The 2000s to Today was full of extremely familiar items from the cookie program, sweatshirts and t-shirts, outdoor gear, program materials, and more. This is the display that the girls have put on temporary display at the Seymour Library for the public to visit during their normal business hours. The passport reads:
Girl Scouts entered the first decade of the new millennium focused on the healthy development of girls, establishing the Girl Scout Research Institute to conduct studies and report findings. We also continued to emphasize inclusiveness by hosting a National Conference on Latinas in Girl Scouting and, in 2005, electing the first Hispanic Girl Scout chair of the National Board, Patricia Diaz Dennis.
Even as technology plays a larger and larger role in Americans’ lives, Girl Scouts also stay connected to nature and the great outdoors. So while Girl Scouts introduced new badges to promote outdoor activities, we’ve also partnered with Google for “Made With Code,” a program encouraging girls to get an early start in computer science. In 2014, Girl Scouts launched Digital Cookie, through which Girl Scout cookies were sold online by girls for the first time in the history of the iconic cookie program.
Troop 60784 had a display on Girl Scout cookies and their history with fun trivia questions. Their page:
Girl Scout cookies had their earliest beginnings in the kitchens and ovens of our girl members, with moms volunteering as technical advisers. The sale of cookies as a way to finance troop activities began as early as 1917, five years after Juliette Gordon Low started Girl Scouts in the United States, when the Mistletoe Troop in Muskogee, Oklahoma, baked cookies and sold them in its high school cafeteria as a service project.
Older girls in Troop 60459 presented on the Bronze, Silver, and Gold Awards, which are the Girl Scout Higher Awards. Click the link on each name to read more of the individual requirements for those awards. The troop’s write-up in the book said:
Every Girl Scout goes above and beyond to make a difference in her community and the greater world.

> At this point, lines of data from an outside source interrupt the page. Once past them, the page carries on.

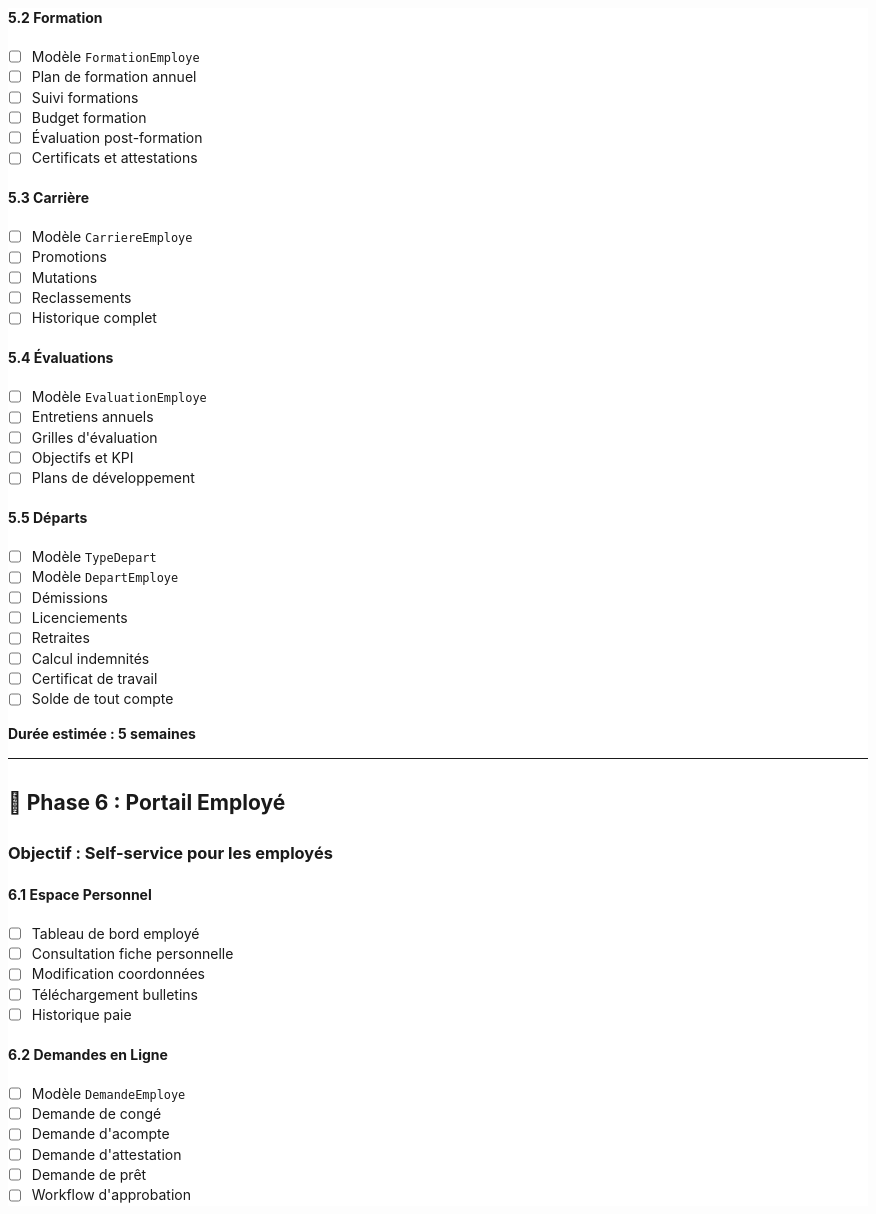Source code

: #### 5.2 Formation
- [ ] Modèle `FormationEmploye`
- [ ] Plan de formation annuel
- [ ] Suivi formations
- [ ] Budget formation
- [ ] Évaluation post-formation
- [ ] Certificats et attestations

#### 5.3 Carrière
- [ ] Modèle `CarriereEmploye`
- [ ] Promotions
- [ ] Mutations
- [ ] Reclassements
- [ ] Historique complet

#### 5.4 Évaluations
- [ ] Modèle `EvaluationEmploye`
- [ ] Entretiens annuels
- [ ] Grilles d'évaluation
- [ ] Objectifs et KPI
- [ ] Plans de développement

#### 5.5 Départs
- [ ] Modèle `TypeDepart`
- [ ] Modèle `DepartEmploye`
- [ ] Démissions
- [ ] Licenciements
- [ ] Retraites
- [ ] Calcul indemnités
- [ ] Certificat de travail
- [ ] Solde de tout compte

**Durée estimée : 5 semaines**

---

## 🔐 Phase 6 : Portail Employé

### Objectif : Self-service pour les employés

#### 6.1 Espace Personnel
- [ ] Tableau de bord employé
- [ ] Consultation fiche personnelle
- [ ] Modification coordonnées
- [ ] Téléchargement bulletins
- [ ] Historique paie

#### 6.2 Demandes en Ligne
- [ ] Modèle `DemandeEmploye`
- [ ] Demande de congé
- [ ] Demande d'acompte
- [ ] Demande d'attestation
- [ ] Demande de prêt
- [ ] Workflow d'approbation
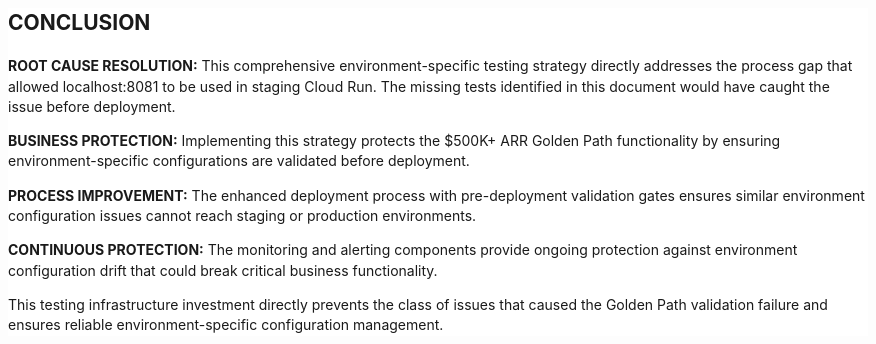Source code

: ## CONCLUSION

**ROOT CAUSE RESOLUTION:** This comprehensive environment-specific testing strategy directly addresses the process gap that allowed localhost:8081 to be used in staging Cloud Run. The missing tests identified in this document would have caught the issue before deployment.

**BUSINESS PROTECTION:** Implementing this strategy protects the $500K+ ARR Golden Path functionality by ensuring environment-specific configurations are validated before deployment.

**PROCESS IMPROVEMENT:** The enhanced deployment process with pre-deployment validation gates ensures similar environment configuration issues cannot reach staging or production environments.

**CONTINUOUS PROTECTION:** The monitoring and alerting components provide ongoing protection against environment configuration drift that could break critical business functionality.

This testing infrastructure investment directly prevents the class of issues that caused the Golden Path validation failure and ensures reliable environment-specific configuration management.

And the skills and experiences she gains along the way set her up for special recognition through the Gold, Silver, and Bronze Awards.
The Daisy Girl Scouts helped to stock the refreshment table and keep it running smoothly. One of their adult volunteers made some incredible cookies that were very impressive!
For location and hours of the Brockport Seymour Library, please visit their website. This Girl Scout display is only temporary, so go see it while you can!
To find more info about Girl Scouts or to become a Girl Scout member or volunteer visit our website.
Zaria Gibson-Stevenson recently completed her Gold Award project! Watch her project and learn more about it, in her own words!
“I did a Girl Scout recruitment and awareness video that interviewed African American/Black Girl Scouts from all troop levels talking about how fun and exciting scouting can be. My Gold Award Project video, Inspire You, will hopefully help brown and black girls stay in Girl Scouting to the Ambassador level, and encourage new girls to join Girl Scouts.”
“My Inspire You Gold Award Project video helped others by showing brown and black girls the benefits of Girl Scouting. It also showed positive images of brown and black girls doing positive things. It also gave my Girl Scout sisters and I another positive experience in Girl Scouting.
I was able to bond with my Girl Scout sisters, and encourage them on one day completing their Gold Award Projects. I was able to serve as a role model to them, and that made me feel good. Another good thing that came out of my Gold Award Project was that many of my Girl Scout sisters in my Williams Park Service Unit stated how they now wanted to work on their Gold Awards.
One of my Girl Scout sisters told me that when she heard that I was doing my Gold Award Project, it motivated her to complete her Silver Award. I was humbled and honored to be an inspiration to my younger Girl Scout sisters. It has taught me that you never know who is looking at you, and it is always important to set a good example.”
“I hope to encourage African American/Black girls to join Girl Scouts, to stay in Girl Scouts, and to see all of the benefits of Girl Scouting. I want my video viewers to learn about the importance of being a good Girl Scout sister, the activities/journeys some scouts participated in, the Girl Scout Promise and Law, and how to be a sister to every Girl Scout.
While going on Girl Scout cookie fundraisers/troop activities, my Girl Scout sisters and I would often get comments from others in the community about how surprised they were to discover that black and brown girls were involved in scouting, and that I was involved in a predominately black/brown Girl Scout troop. They would often comment how many of my Caucasian/White Girl Scout sisters were often visible in Girl Scouting, and that they did not know any black/brown troops existed. I wanted to do something to change that.”